SUPPLIED TEXT start

Regex Cheat Sheet: Patterns Every Developer Needs

10 min2026年5月11日

Why Another Regex Cheat Sheet?

Every regex cheat sheet I've found online lists syntax — anchors, quantifiers, character classes — but never shows you the patterns you actually copy-paste at work. This one is different. It's organized by task: validate an email, extract a URL, enforce password rules, parse a log line. Each pattern comes with an explanation of why it works and, more importantly, where it breaks.

Regular expression syntax hasn't changed much since Perl 5 in 1994. The basics are the same across JavaScript, Python, Go, Java, and .NET. The differences are in flags (JavaScript uses /g, Python uses re.DOTALL), lookahead support (Go's RE2 engine doesn't support lookbehinds), and Unicode handling. This cheat sheet uses JavaScript regex syntax since that's what most web developers encounter first, but the patterns work in any PCRE-compatible engine.

One opinion upfront: if your regex is longer than ~80 characters, you're probably better off with a parser or multiple simpler regexes chained together. I've debugged 300-character email validation regexes that still missed edge cases. Readability matters more than cleverness.

Regex Cheat Sheet: Core Syntax Quick Reference

Characters: . matches any character except newline. \d matches digits [0-9]. \w matches word characters [a-zA-Z0-9_]. \s matches whitespace (space, tab, newline). Their uppercase versions (\D, \W, \S) match the opposite. The backslash escapes special characters: \. matches a literal dot.

Quantifiers: * means zero or more. + means one or more. ? means zero or one. {3} means exactly 3. {2,5} means 2 to 5. {3,} means 3 or more. By default quantifiers are greedy (match as much as possible). Add ? to make them lazy: .*? matches as little as possible. This distinction matters when parsing HTML or extracting quoted strings.

Anchors and boundaries: ^ matches start of string (or line with /m flag). $ matches end of string (or line with /m flag). \b matches a word boundary — the position between a \w and a \W character. Use \b to avoid partial matches: /\bcat\b/ matches "cat" but not "concatenate".

SUPPLIED TEXT end

__GOAL 1__
Quote the regex cheat sheet word for word, starting with "Why Another Regex" and going on through "where it breaks.".
__GOAL 2__
Write the next part of the regex cheat sheet, picking up after its final sentence.

INFORMATION PROVIDED start

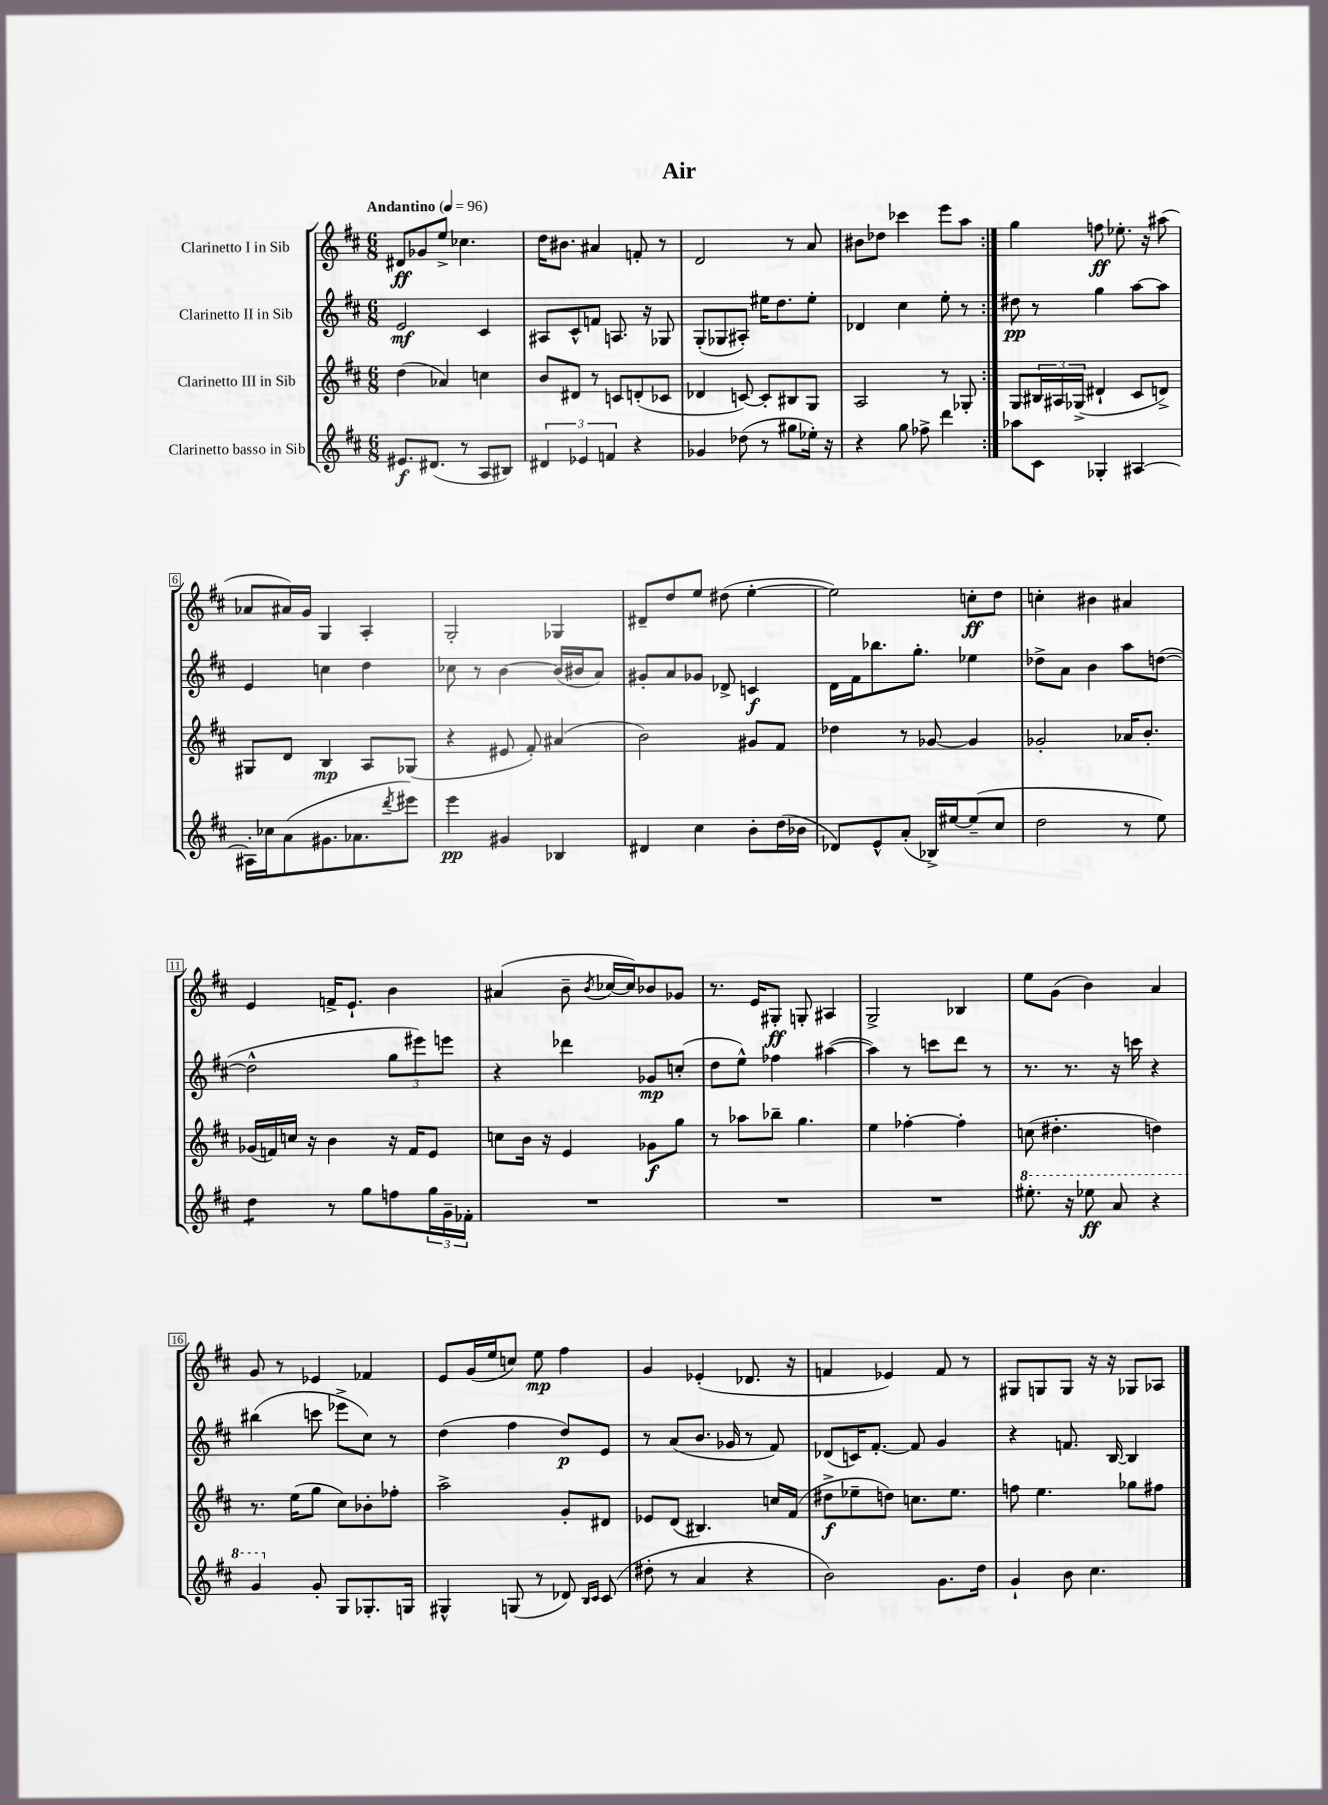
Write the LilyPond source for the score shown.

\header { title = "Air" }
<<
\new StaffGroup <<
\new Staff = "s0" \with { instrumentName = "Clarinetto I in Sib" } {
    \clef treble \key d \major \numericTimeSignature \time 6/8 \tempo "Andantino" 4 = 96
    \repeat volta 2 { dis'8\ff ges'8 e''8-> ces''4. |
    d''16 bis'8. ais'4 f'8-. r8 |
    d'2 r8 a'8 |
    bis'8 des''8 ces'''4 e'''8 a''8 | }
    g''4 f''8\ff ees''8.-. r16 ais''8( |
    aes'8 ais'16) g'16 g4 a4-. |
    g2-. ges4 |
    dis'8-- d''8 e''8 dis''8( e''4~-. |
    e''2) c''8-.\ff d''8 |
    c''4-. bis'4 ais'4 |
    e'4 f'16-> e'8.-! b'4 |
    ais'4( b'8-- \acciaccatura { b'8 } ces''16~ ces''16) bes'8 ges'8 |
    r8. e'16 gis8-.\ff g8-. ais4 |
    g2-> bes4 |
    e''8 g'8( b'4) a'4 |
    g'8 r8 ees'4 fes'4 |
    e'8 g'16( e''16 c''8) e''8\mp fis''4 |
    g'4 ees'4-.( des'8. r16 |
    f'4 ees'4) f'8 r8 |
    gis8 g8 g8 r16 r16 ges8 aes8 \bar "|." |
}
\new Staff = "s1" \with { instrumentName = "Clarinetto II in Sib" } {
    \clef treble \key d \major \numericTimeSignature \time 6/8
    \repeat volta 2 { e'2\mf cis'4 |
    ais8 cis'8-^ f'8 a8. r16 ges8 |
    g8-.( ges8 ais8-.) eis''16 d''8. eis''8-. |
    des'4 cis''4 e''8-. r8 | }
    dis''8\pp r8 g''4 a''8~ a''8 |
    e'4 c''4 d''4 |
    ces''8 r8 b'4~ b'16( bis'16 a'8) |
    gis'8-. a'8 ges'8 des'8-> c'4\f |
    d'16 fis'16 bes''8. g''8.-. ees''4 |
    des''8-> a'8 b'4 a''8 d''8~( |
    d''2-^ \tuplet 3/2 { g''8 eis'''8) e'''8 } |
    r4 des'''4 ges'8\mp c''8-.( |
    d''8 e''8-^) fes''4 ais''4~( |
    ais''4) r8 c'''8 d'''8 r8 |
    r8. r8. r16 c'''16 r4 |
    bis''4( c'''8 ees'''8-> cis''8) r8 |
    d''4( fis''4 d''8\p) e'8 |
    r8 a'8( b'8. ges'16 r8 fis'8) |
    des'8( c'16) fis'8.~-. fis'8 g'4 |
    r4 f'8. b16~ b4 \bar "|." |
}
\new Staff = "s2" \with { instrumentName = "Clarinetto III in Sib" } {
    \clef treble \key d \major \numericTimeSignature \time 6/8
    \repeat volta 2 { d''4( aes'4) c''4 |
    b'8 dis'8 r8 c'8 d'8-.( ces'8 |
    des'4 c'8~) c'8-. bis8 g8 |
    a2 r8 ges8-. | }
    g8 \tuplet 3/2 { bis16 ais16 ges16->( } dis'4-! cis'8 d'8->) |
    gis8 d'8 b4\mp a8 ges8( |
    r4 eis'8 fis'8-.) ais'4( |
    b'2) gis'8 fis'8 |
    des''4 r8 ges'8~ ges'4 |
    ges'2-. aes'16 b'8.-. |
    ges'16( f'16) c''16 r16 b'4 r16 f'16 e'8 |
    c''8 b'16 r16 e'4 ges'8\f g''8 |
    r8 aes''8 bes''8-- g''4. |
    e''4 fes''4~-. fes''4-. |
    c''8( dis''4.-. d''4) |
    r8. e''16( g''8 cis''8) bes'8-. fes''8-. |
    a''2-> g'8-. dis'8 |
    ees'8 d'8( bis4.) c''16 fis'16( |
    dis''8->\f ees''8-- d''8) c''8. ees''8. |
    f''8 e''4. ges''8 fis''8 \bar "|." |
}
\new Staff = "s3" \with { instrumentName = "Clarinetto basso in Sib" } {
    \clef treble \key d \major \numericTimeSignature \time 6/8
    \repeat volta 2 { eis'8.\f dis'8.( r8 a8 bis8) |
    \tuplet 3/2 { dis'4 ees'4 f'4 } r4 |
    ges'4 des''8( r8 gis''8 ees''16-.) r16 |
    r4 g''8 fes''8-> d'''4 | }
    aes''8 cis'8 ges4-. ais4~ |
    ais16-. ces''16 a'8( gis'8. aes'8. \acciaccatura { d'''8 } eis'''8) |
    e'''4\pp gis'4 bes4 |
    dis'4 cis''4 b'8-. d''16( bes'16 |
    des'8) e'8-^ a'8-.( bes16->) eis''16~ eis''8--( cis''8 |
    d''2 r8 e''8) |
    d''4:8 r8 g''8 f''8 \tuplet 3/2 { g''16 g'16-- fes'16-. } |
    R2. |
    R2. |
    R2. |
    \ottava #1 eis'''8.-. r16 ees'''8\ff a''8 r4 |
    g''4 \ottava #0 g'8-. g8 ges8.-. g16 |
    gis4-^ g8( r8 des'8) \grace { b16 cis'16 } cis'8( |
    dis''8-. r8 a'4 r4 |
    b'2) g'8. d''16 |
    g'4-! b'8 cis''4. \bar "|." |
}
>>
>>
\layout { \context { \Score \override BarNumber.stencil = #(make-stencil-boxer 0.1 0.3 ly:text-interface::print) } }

INFORMATION PROVIDED end

__TASK ANSWER 1__
Why Another Regex Cheat Sheet?

Every regex cheat sheet I've found online lists syntax — anchors, quantifiers, character classes — but never shows you the patterns you actually copy-paste at work. This one is different. It's organized by task: validate an email, extract a URL, enforce password rules, parse a log line. Each pattern comes with an explanation of why it works and, more importantly, where it breaks.

__TASK ANSWER 2__
Groups and alternation: (abc) captures a group. (?:abc) groups without capturing (useful for alternation without polluting your match array). a|b matches a or b. (?=abc) is a positive lookahead — matches position before "abc" without consuming it. (?<=abc) is a positive lookbehind (not supported in all engines).

// Quick reference examples
/\d{3}-\d{4}/        // "555-1234" — US phone fragment
/\b\w+@\w+\.\w+\b/  // crude email (don't use in production)
/^https?:\/\//       // starts with http:// or https://
/(?<=\$)\d+\.\d{2}/ // "19.99" after a $ sign (lookbehind)
/"([^"]*)"/ .exec(str)[1]  // extract content between quotes

Email Validation (The Honest Version)

The only regex that fully validates email addresses per RFC 5322 is over 6,000 characters long. Don't use it. In practice, you need a regex that catches obvious typos without rejecting valid but unusual addresses. Here's what I use: /^[^\s@]+@[^\s@]+\.[^\s@]{2,}$/ — it checks for [email protected] with no spaces. That's it.

Why so simple? Because valid email addresses can contain + signs ([email protected]), dots anywhere in the local part, quoted strings ("weird@chars"@example.com), and even IP addresses as domains (user@[192.168.1.1]). Any regex strict enough to reject "bad" addresses will also reject some valid ones. Gmail alone has 1.8 billion users with addresses that include dots and plus signs.

My recommendation: validate format loosely with regex, then verify the address actually exists by sending a confirmation email. That's what every serious service does. The regex is just a first-pass filter to catch typos like "user@gmailcom" (missing dot) or "user@@gmail.com" (double @).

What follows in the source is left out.